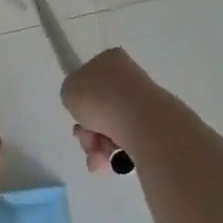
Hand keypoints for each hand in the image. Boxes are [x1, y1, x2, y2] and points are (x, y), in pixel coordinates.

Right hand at [61, 48, 165, 171]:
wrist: (139, 120)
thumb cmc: (100, 97)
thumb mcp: (69, 89)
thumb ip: (72, 94)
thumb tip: (85, 107)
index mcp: (110, 60)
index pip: (90, 79)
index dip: (79, 100)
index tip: (77, 112)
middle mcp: (129, 78)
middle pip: (98, 109)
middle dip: (87, 131)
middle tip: (86, 138)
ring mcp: (144, 104)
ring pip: (109, 130)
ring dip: (96, 147)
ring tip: (98, 156)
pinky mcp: (154, 128)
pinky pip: (125, 145)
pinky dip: (114, 156)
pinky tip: (110, 162)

- WHAT THE TASK ASKS -
Repeat every entry above word for word, and include no pictures.

- EXERCISE OUTPUT -
Hand keypoints for each hand in the image. Boxes are [x1, y1, x2, y2] and points are (x, y), in pixel coordinates.

Right hand at [61, 48, 165, 171]:
wrist: (139, 120)
thumb cmc: (100, 97)
thumb mcp: (69, 89)
thumb ip: (72, 94)
thumb tip: (85, 107)
index mcp: (110, 60)
index pip: (90, 79)
index dip: (79, 100)
index tip: (77, 112)
middle mcp: (129, 78)
middle pip: (98, 109)
middle dip: (87, 131)
middle tip: (86, 138)
ring mcp: (144, 104)
ring pip: (109, 130)
ring dip: (96, 147)
ring tip: (98, 156)
pinky mcp: (154, 128)
pinky pip: (125, 145)
pinky dip: (114, 156)
pinky tip: (110, 162)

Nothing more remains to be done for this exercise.